Artikeltext
----
So funktioniert der automatische Batteriewechsel
0:30
Nio Power Swap Station:So funktioniert der automatische Batteriewechsel

Nio startet in Europa
Der Akku-Trick der Chinesen

Mit Nio startet die nächste chinesische Marke in Europa. Zum Start gibts zwei Elektro-Limousinen und einen SUV. Die will Nio aber nur vermieten. Dafür können die Batterien getauscht statt geladen werden.
Publiziert: 24.10.2022 um 05:00 Uhr
|
Aktualisiert: 13.11.2022 um 13:35 Uhr
1/18
2014 wurde die Automarke Nio von William Li und Lihong Qin in China gegründet.
Foto: Nio
Blickgruppe_Portrait_30.JPG
Martin A. BartholdiRedaktor Auto & Mobilität

«Parkvorgang starten.» Wir aktivieren die Schaltfläche auf dem Touchscreen. Wie von Zauberhand wird unser Fahrzeug, die Elektrolimousine ET7 des chinesischen Autobauers Nio, nach vorne gezogen – und setzt wieder zurück. Plötzlich rumpelt es, als wären die Hinterräder gerade über einen hohen Randstein gefahren.

Aber alles läuft normal. Wir sind gerade in der neuen Batteriewechselstation von Nio in Berlin-Spandau und haben eben den Akku-Tausch via Fahrzeuge-Bildschirm ausgelöst. Nios digitaler Assistent «Nomi» weist uns darauf hin, dass es beim Vorgang zu Vibrationen und ungewohnten Geräuschen kommen könnte. Das sei normal.

Zehn Schrauben für einen Akku

Schon geht ein sanfter Schlag durch den ET7. 43 Sensoren und Laser messen in der Wechselstation – erst wenn das Fahrzeug in die korrekte Position gebracht wurde, wird es um 15 Zentimeter angehoben. Wir sitzen immer noch am Steuer und sehen, wie alle Bildschirme dunkel werden. Das Surren von Akkuschraubern erklingt. Sie lösen zehn Schrauben. Ein Ruck, die leere Batterie ist draussen. Warten. Ein zweiter Ruck; jetzt wurde ein voller Akku eingesetzt und wird wieder verschraubt. Unser Fahrzeug ET7 wird abgesetzt und nach einem Selbstcheck fahren die Systeme wieder hoch. Sobald die Ampel der Anlage auf Grün schaltet, dürfen wir wieder rausfahren – ähnlich wie in einer automatischen Auto-Waschanlage.
----
Aufgabenstellung
1. Welche Fahrzeuge bietet Nio laut dem Artikel zum Start in Europa an?
2. In welchem Jahr wurde die Automarke Nio gegründet?
3. Wie viele Schrauben lösen die Akkuschrauber in der Wechselstation?

Angezeigte Informationen
----
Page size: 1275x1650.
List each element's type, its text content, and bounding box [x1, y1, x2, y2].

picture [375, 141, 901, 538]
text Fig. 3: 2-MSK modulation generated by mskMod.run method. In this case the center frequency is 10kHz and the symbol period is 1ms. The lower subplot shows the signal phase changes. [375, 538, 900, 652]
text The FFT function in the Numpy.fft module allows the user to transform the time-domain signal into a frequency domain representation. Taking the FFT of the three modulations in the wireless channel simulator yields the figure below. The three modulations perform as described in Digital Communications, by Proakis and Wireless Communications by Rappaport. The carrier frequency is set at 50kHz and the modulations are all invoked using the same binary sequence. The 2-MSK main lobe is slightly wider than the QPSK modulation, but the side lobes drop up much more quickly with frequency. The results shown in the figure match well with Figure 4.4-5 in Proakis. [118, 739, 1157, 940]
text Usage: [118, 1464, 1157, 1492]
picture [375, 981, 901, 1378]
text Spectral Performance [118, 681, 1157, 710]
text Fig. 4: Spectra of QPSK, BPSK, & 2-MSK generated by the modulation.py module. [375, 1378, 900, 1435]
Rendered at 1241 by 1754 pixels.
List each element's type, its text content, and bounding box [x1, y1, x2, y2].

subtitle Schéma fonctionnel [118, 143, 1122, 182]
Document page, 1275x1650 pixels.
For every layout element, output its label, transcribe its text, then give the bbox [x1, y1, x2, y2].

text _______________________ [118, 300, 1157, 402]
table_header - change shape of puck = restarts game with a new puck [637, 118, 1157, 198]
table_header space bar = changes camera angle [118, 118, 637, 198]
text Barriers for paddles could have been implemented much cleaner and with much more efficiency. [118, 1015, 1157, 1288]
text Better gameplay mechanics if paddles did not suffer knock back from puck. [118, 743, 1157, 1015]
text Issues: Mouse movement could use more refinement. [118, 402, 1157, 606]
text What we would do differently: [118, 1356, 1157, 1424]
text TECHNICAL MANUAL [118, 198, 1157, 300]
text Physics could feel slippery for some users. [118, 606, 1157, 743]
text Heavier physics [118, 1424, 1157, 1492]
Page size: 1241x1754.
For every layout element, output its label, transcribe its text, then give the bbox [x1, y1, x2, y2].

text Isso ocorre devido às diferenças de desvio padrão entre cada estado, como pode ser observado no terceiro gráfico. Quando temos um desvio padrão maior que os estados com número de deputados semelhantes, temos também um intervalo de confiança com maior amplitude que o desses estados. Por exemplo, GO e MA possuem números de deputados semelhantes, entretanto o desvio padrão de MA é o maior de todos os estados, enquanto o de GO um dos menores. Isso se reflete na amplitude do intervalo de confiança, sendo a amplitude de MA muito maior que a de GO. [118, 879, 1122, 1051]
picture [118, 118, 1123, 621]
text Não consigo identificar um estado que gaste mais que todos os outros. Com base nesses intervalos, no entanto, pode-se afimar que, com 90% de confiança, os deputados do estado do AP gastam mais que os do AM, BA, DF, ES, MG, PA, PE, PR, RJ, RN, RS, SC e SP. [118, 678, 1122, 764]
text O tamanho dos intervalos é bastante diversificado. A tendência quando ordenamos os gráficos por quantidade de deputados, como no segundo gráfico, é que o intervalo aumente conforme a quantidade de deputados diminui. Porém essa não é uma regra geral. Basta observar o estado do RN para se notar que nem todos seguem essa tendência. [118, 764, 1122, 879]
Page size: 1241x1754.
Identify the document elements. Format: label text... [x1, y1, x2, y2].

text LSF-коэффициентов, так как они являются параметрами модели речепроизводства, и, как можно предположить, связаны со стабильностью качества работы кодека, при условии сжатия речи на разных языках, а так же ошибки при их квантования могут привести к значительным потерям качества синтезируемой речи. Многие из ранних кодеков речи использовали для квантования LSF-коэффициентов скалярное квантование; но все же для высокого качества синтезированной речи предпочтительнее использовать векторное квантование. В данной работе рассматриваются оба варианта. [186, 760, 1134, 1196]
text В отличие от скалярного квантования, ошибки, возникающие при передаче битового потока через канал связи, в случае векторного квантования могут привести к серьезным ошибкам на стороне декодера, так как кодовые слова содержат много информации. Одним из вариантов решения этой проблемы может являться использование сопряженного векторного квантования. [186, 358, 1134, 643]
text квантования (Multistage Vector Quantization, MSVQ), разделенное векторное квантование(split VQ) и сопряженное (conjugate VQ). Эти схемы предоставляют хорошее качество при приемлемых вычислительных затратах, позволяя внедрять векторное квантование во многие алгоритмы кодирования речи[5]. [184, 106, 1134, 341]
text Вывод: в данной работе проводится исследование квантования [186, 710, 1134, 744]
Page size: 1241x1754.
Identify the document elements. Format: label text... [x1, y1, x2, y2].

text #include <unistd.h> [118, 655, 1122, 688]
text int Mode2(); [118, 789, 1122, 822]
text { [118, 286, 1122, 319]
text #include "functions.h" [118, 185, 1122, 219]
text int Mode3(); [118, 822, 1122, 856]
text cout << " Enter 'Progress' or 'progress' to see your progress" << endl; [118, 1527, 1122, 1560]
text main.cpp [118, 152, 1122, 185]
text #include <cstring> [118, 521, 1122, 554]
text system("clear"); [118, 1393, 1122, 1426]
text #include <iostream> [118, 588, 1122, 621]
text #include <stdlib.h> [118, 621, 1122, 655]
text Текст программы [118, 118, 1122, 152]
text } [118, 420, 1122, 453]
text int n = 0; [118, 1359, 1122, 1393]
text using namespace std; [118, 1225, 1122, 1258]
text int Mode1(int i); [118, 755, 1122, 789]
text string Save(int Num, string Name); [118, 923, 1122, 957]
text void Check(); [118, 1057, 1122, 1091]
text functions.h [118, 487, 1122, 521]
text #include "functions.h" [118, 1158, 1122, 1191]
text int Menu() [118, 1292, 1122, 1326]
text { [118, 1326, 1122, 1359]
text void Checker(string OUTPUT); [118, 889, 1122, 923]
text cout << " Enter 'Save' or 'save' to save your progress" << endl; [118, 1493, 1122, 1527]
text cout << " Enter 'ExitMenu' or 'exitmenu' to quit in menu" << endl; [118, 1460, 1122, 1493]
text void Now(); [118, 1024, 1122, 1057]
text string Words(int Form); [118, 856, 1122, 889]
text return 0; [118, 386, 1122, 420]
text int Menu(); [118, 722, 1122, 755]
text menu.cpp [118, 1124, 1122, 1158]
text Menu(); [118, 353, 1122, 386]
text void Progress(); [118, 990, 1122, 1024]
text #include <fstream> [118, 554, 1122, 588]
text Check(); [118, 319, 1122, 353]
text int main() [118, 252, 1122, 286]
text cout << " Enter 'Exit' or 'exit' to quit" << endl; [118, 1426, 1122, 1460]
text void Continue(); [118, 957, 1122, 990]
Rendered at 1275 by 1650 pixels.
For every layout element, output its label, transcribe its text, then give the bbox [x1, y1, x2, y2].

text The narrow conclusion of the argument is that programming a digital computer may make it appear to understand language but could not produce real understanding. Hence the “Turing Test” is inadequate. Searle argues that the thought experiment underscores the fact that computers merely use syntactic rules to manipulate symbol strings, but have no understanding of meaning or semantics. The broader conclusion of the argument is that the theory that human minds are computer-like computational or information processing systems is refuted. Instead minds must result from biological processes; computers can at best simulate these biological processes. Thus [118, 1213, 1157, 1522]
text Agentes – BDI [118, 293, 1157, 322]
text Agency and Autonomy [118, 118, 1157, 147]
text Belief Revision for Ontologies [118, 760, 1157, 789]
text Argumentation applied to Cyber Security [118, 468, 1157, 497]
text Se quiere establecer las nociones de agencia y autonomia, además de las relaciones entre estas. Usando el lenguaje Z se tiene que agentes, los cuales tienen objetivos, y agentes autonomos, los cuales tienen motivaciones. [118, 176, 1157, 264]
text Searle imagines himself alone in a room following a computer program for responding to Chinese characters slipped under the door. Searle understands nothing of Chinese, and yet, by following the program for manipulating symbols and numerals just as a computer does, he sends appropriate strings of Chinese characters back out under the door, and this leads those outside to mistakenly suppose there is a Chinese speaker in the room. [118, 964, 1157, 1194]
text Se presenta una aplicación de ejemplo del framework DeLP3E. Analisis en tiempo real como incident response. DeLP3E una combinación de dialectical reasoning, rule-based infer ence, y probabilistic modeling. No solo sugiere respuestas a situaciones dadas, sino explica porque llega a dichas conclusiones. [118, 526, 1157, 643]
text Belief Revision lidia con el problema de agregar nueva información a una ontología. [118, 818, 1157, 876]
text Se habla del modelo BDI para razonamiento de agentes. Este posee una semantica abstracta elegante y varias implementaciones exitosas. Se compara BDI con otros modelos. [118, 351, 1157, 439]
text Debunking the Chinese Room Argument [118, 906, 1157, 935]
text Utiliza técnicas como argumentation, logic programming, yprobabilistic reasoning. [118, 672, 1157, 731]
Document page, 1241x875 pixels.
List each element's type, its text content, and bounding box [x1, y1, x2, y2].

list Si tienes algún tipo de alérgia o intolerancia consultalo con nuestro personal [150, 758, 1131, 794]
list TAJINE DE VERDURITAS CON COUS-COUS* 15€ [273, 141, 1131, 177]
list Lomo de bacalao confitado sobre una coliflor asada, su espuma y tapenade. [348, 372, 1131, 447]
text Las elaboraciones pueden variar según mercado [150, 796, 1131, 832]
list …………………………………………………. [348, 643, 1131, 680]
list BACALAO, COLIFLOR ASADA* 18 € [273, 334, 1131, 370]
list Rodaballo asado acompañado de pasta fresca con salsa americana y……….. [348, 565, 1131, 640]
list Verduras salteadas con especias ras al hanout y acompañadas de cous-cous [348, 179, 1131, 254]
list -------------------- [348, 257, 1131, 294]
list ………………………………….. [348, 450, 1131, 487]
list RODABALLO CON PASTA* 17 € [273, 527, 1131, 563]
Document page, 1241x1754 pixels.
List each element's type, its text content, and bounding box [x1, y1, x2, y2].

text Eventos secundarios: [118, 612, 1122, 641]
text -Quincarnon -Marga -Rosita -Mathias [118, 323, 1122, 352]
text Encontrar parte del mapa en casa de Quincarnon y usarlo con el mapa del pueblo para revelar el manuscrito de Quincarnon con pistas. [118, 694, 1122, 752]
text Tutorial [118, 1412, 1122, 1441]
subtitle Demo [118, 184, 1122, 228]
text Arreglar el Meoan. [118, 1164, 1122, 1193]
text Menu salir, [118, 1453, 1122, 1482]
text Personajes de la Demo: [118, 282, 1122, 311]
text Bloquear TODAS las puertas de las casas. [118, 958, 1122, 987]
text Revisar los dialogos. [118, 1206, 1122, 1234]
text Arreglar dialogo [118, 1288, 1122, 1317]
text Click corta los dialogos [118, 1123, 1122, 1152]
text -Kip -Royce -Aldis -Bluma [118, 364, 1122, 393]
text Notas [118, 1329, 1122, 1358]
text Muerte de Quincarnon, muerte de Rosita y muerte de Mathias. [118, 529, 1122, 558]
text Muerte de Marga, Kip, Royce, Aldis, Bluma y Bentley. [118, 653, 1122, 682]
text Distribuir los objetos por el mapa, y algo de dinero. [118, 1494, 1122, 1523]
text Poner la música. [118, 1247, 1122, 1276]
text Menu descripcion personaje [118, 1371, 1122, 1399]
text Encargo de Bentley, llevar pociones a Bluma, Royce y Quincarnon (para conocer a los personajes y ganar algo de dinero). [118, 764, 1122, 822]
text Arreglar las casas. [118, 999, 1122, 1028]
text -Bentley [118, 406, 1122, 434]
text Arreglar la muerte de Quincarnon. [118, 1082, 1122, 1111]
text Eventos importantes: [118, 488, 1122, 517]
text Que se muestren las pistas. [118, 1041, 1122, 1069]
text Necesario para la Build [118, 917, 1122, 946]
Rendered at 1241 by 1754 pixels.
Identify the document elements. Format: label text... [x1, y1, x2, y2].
----
Schriftliche Lösung
1. Zwei Elektro-Limousinen und einen SUV.
2. 2014.
3. Zehn.